L’attaque visait spécifiquement le chef de ce groupe, alias «Dankarami» ou «Gwaska», considéré par l’armée nigériane comme une cible prioritaire. Selon les médias nigérians, le «caïd» aurait survécu à l’attaque et serait en fuite, mais il a subi de très graves blessures. L’heure exacte de l’attentat n’a pas été révélée.
«Nous avons une source impeccable qui a entendu comment ce terroriste se plaignait de la détermination de l’armée à l’éliminer, lui et sa famille, et comment il se plaignait amèrement des attaques», a déclaré une source des services de renseignement nigérians sous couvert d’anonymat.
Le porte-parole de l’armée de l’air nigériane, Edward Gabkwet, a confirmé le lieu exact de l’attaque, qui s’est produite dans la ville de Zurmi, mais n’a donné aucun autre détail. «Le chef d’état-major général de l’armée de l’air, le maréchal en chef de l’air Oladayo Amao, veut avertir les terroristes et leurs sympathisants qu’ils n’auront aucun endroit où se cacher», a-t-il déclaré.
Zamfara est l’une des zones de prédilection des attaques armées menées par des groupes de, comme le gouvernement les décrit, «bandits» ; des groupes armés spécialisés dans le pillage des villages où ils opèrent et dans l’enlèvement d’enfants en échange de rançons.

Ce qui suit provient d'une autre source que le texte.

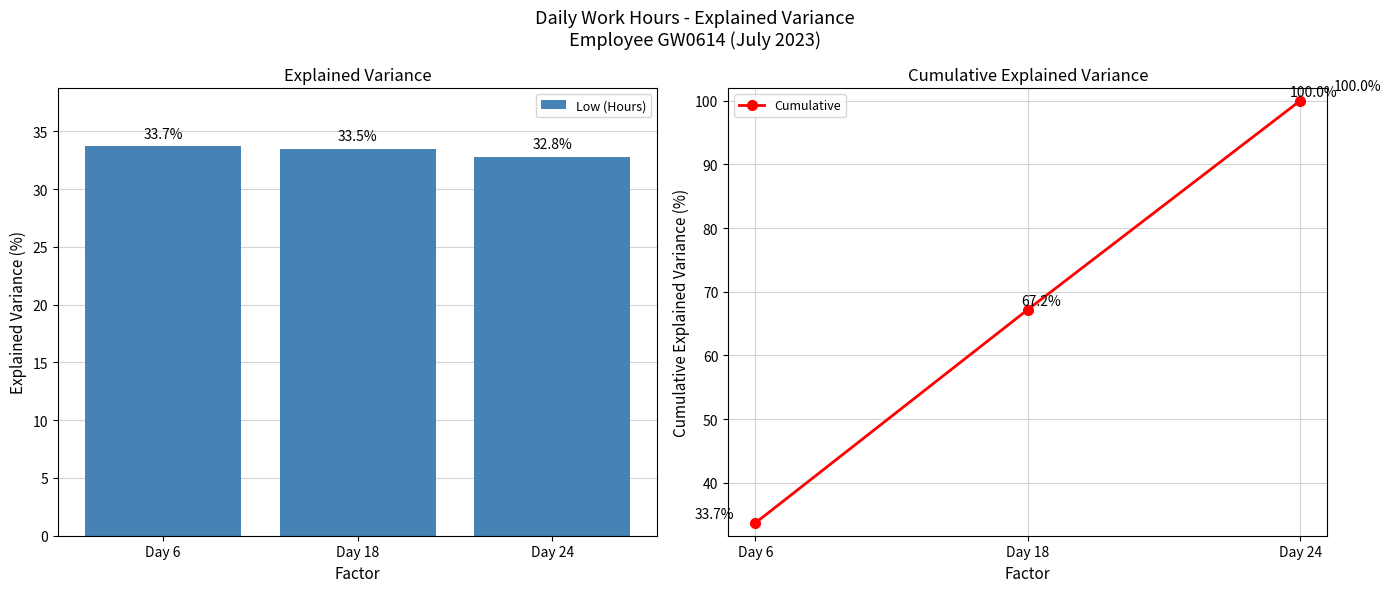

Reading right to left, what are all the values shown in this chart?

Low (Hours): Day 24=32.8	Day 18=33.5	Day 6=33.7
Cumulative: Day 24=100.0	Day 18=67.2	Day 6=33.7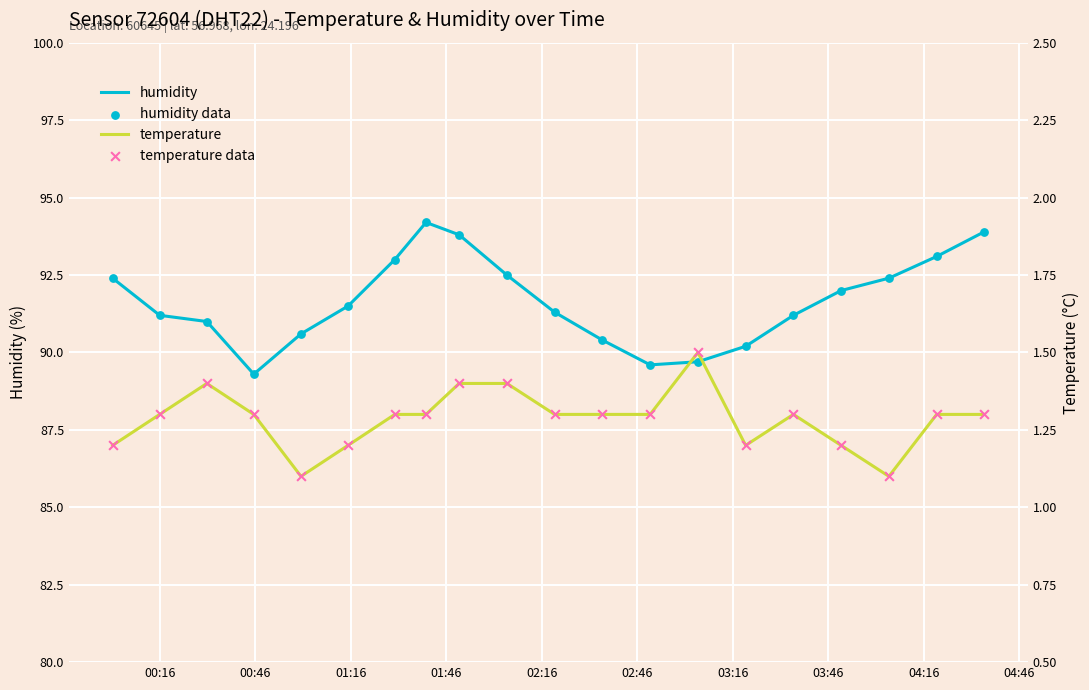

Which series reaches the maximum Y coordinate?

humidity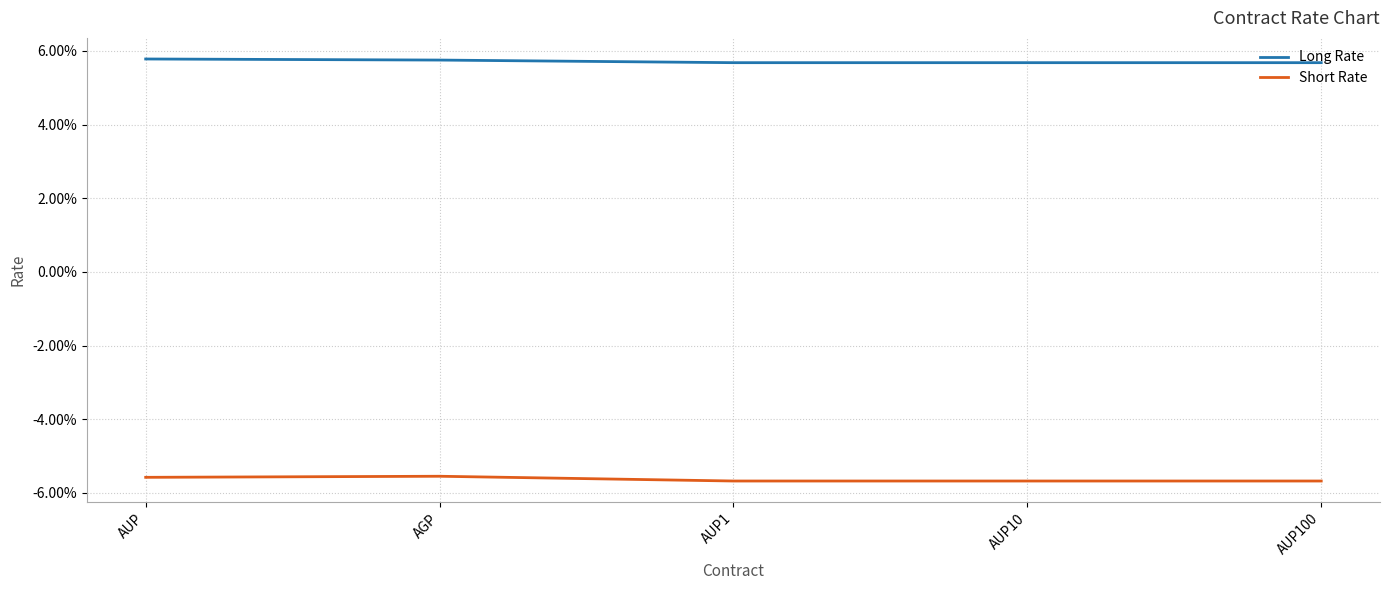

Does the chart display data point markers on the line(s)?

No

Dankarami, originaire de Zurmi, est connu pour terroriser les habitants des régions du nord de l’État de Zamfara et de l’ouest de l’État de Katsina.
Il a mené une série d’attaques contre les habitants des deux États et est réticent au dialogue, étant l’un des rares chefs terroristes à ne pas avoir accepté l’accord de paix proposé aux «bandits» par le gouvernement de l’État de Zamfara en 2019.